İkincisi ilkokula başladığımda gördüğüm okul koridorlarına asılmış olan Yeşil Ay posterleriydi. Okumayı söker sökmez bu posterleri merakla okumaya Ve ne demek istediklerini anlamaya çalışmıştım. Alkol Ve sigaranın zararları üzerine bir dizi posterdi bunlar. Tenefüslerimi bu posterleri ziyaret ederek geçirdiğim çok olmuştur. Bu iki maddesinin ne kadar zararlı olduğu üzerine bir kaç çivi daha çakılmıştı kafama.


Üçüncü unutamadığım hatıra da babamın bir kaç gece eve geç gelip kusmasıydı. Arkadaşları ile yemeğe gidip, biraz rakı içtiği zamanlardı bunlar. Muhtemelen o da arkadaş baskısına yenik düşmüştü. Hiç unutmadığım annemin ona söylediği idi; "madem sana yaramaz, niye içersin bu boku?!" Hımm, demek herkese yaramıyor. Bir çivi daha çaktık.

Yine bir çocuk olarak yakın bir akrabamızın alkolik kocasından dolayı çoluk çocuk başkalarının yardımına muhtaç yaşaması ve anlatırken ağlamalarına Ve daha sonra gördüğüm yıkılmış ailelere girmeyeceğim bile.
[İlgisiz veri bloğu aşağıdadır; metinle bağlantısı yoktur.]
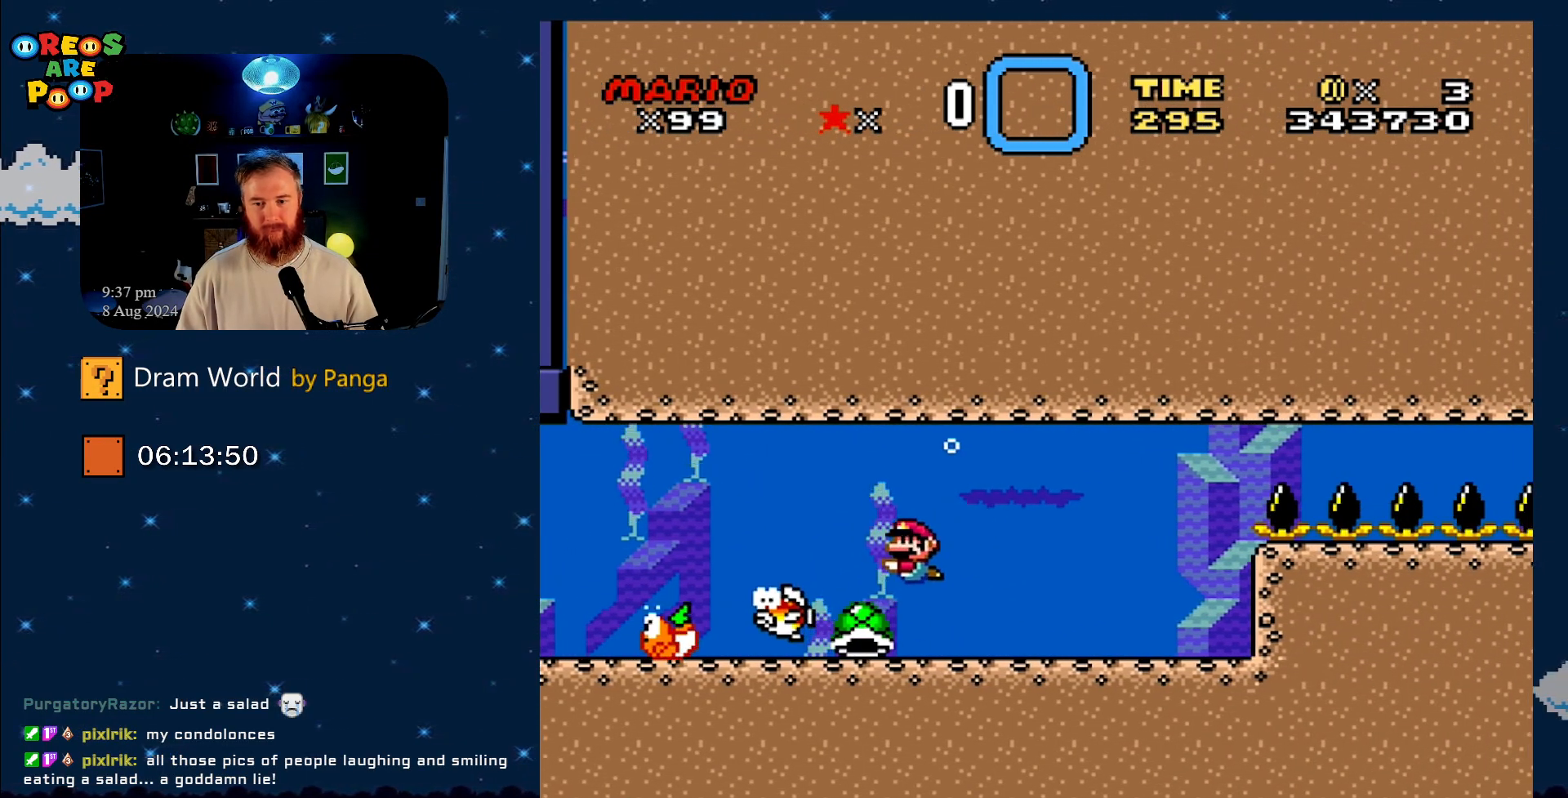
{"buttons": ["Y", "DPAD_RIGHT"], "events": [[267, "DPAD_RIGHT", "down"], [301, "DPAD_RIGHT", "up"], [484, "DPAD_RIGHT", "down"]]}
İngiltere'de yıllardır bir alkol mücadelesi var. Özellikle kadınlardaki içme oranı yıllardır alarm zilleri çaldırıyor ve alkol tüketimini azaltmak için ciddi çalışmalar yapılıyor. Bir zamanlar bizim kahvehaneler gibi her köşebaşında bulunan Publar haftada 27 adet gibi bir hızla kapanıyorlar. Bir kaç yıl önce kapanma hızı daha yüksekti. Çoğu kapanınca rakam da düştü. Peki yerlerine ne geldi?! Kafeler!! Devletin 20 yıl kadar önce başlattığı "halka alkolsüz bir alışkanlık kazandırma çabası" bugün mantar gibi üreyen kafelerle sonuç verdi. Ancak hala alkolün sağlık sistemi ve güvenlik birimleri üzerindeki negatif etkisi üzerinde durulup, daha nasıl tüketimi azaltılabilir ona bakılıyor.

Peki bizimkiler ne yapıyorlar?! Alkol almayı modernlik ölçüsü, dindarlık karşıtı olarak kullanıyorlar. Yine burada bunu bu amaçla yapmayanları, aileden böyle bir kültürle gelenleri ayırıyorum.
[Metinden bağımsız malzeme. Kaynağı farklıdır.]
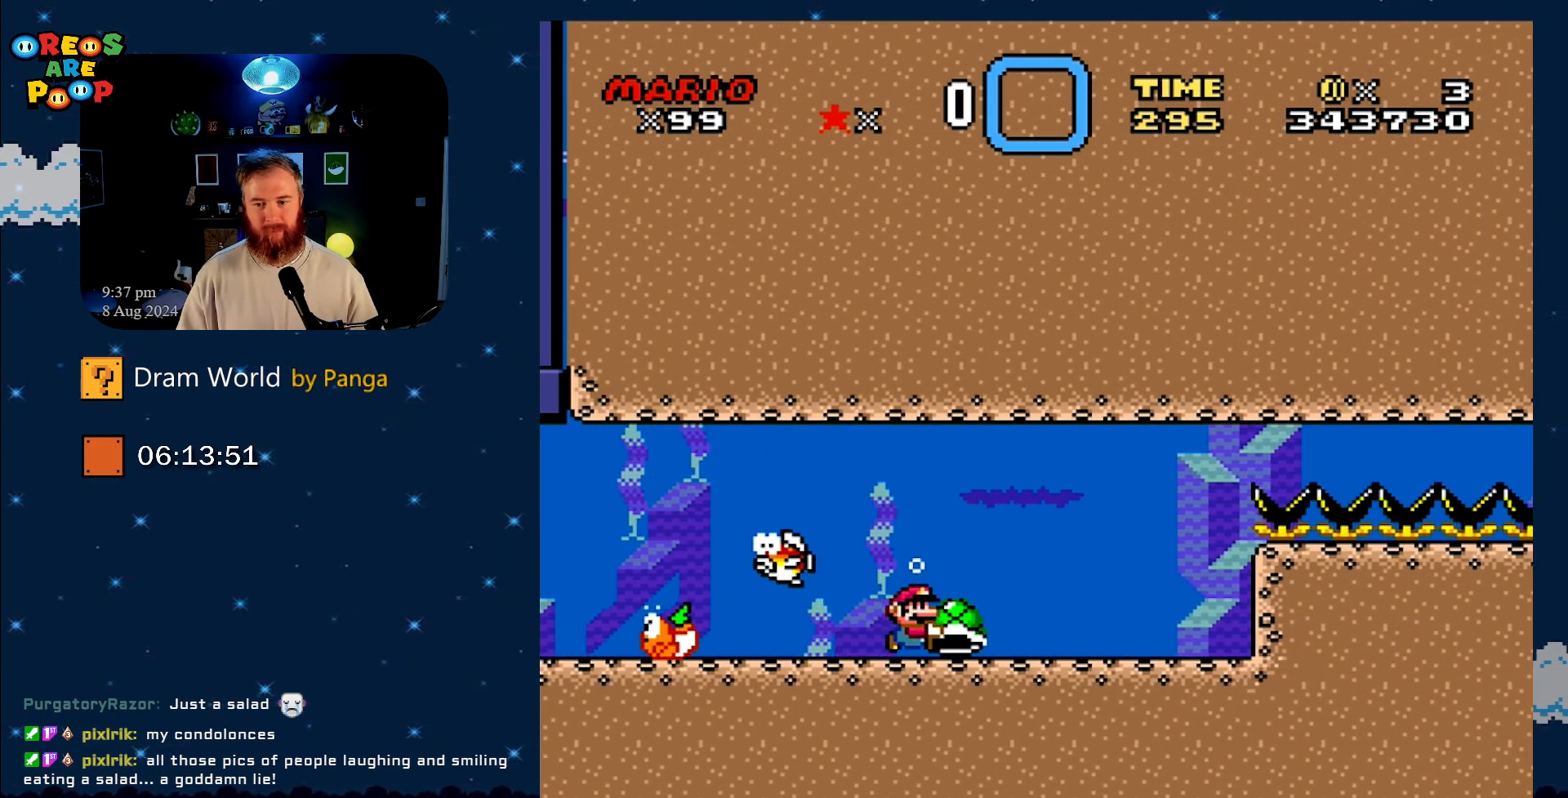
{"buttons": ["Y"], "events": [[83, "DPAD_RIGHT", "up"]]}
"Aaa içmiyor musun?!! Niye?! Çok mu dindarsın?!" Bir de hafif sırıtan ve aşağılamaya çalışan bir yüz ifadesi eşlik eder buna. Sanki dindar olup da içen YÖK gibi din sokuşturulur araya bir aşağılama ifadesi olarak çünkü alkolü red ederek bir güç gösterisinde bulunmuşsunuzdur ve karşınızdaki zayıf biri ise buna sizi ezmeye çalışarak karşılık verir. Eşimin ailesi bende kalırken ziyaretlerine gelen bir arkadaş ben çay ikram edince kızmıştı. "Kızım versene adamlara şarap veya bira. Nedir böyle çay filan?!" Tabii hiç düşünemiyor onların belki de içmek istemediğini ve çayı daha çok sevdiklerini. Direkt beni geleneksellikle suçlamaya girişiyor. Ben bilmiyorum ya, o öğretecek medeniyeti.
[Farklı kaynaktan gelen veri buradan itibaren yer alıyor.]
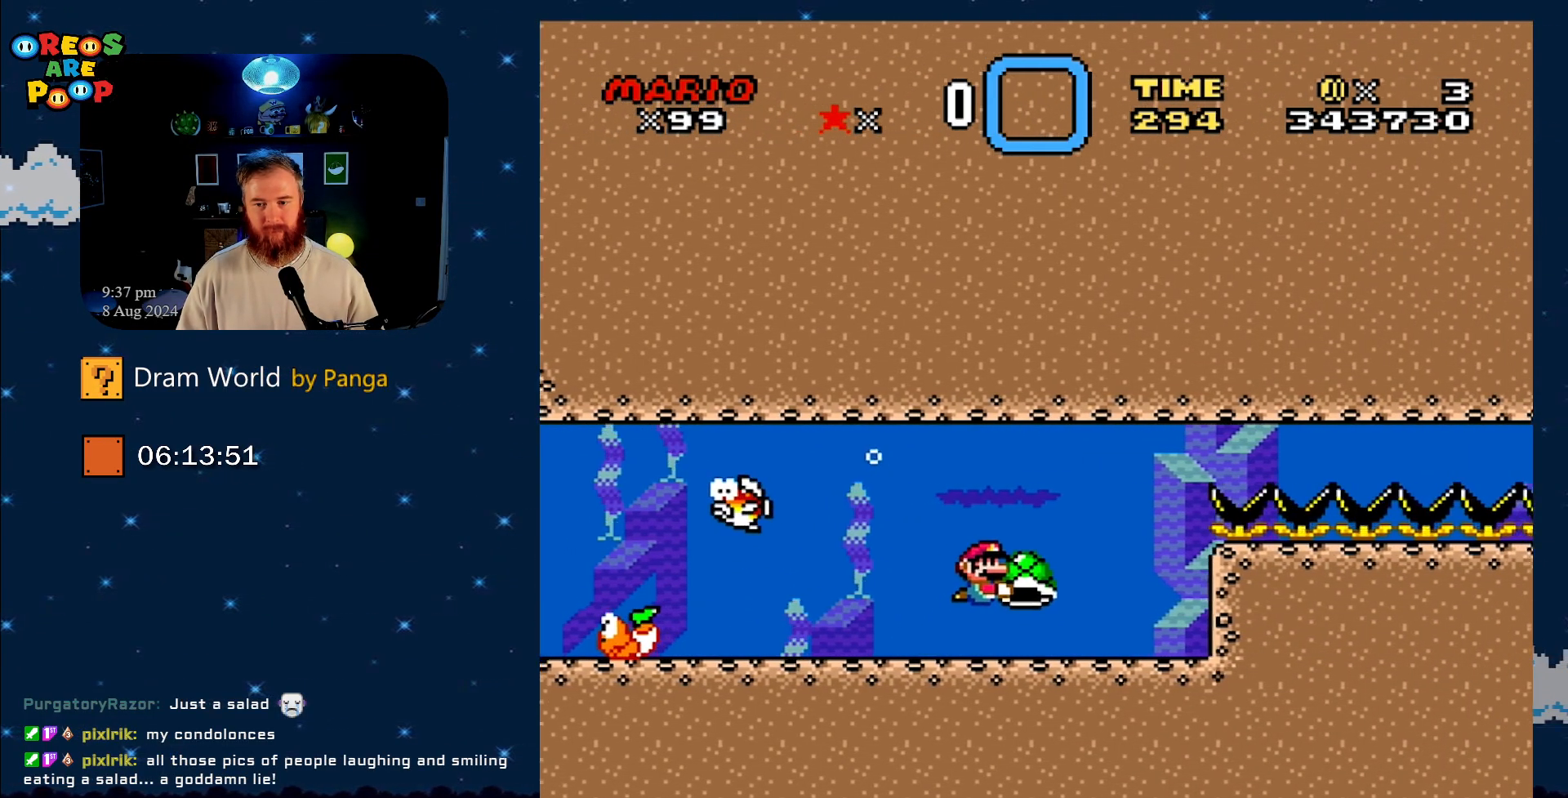
{"buttons": ["Y"], "events": []}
Eşim de teklif edilen şarabı red ettiğinde Türk arkadaşlarımızın kaşları daha da kalkar ve bana dönüp "adama da mı içirmiyorsun??!!?" suçlamasında bulunurlar çünkü onlara göre her Batılı içer, çünkü Batılı demek modernlik demektir ve alkol de modernlik ölçütüdür. Oysa bilmezler ki eşim alkol, sigara Ve uyuşturucuya militanlık ölçüsünde karşıdır, malum zararlardan dolayı. Ben arada bir tadına baktığımda bile dehşete düşer.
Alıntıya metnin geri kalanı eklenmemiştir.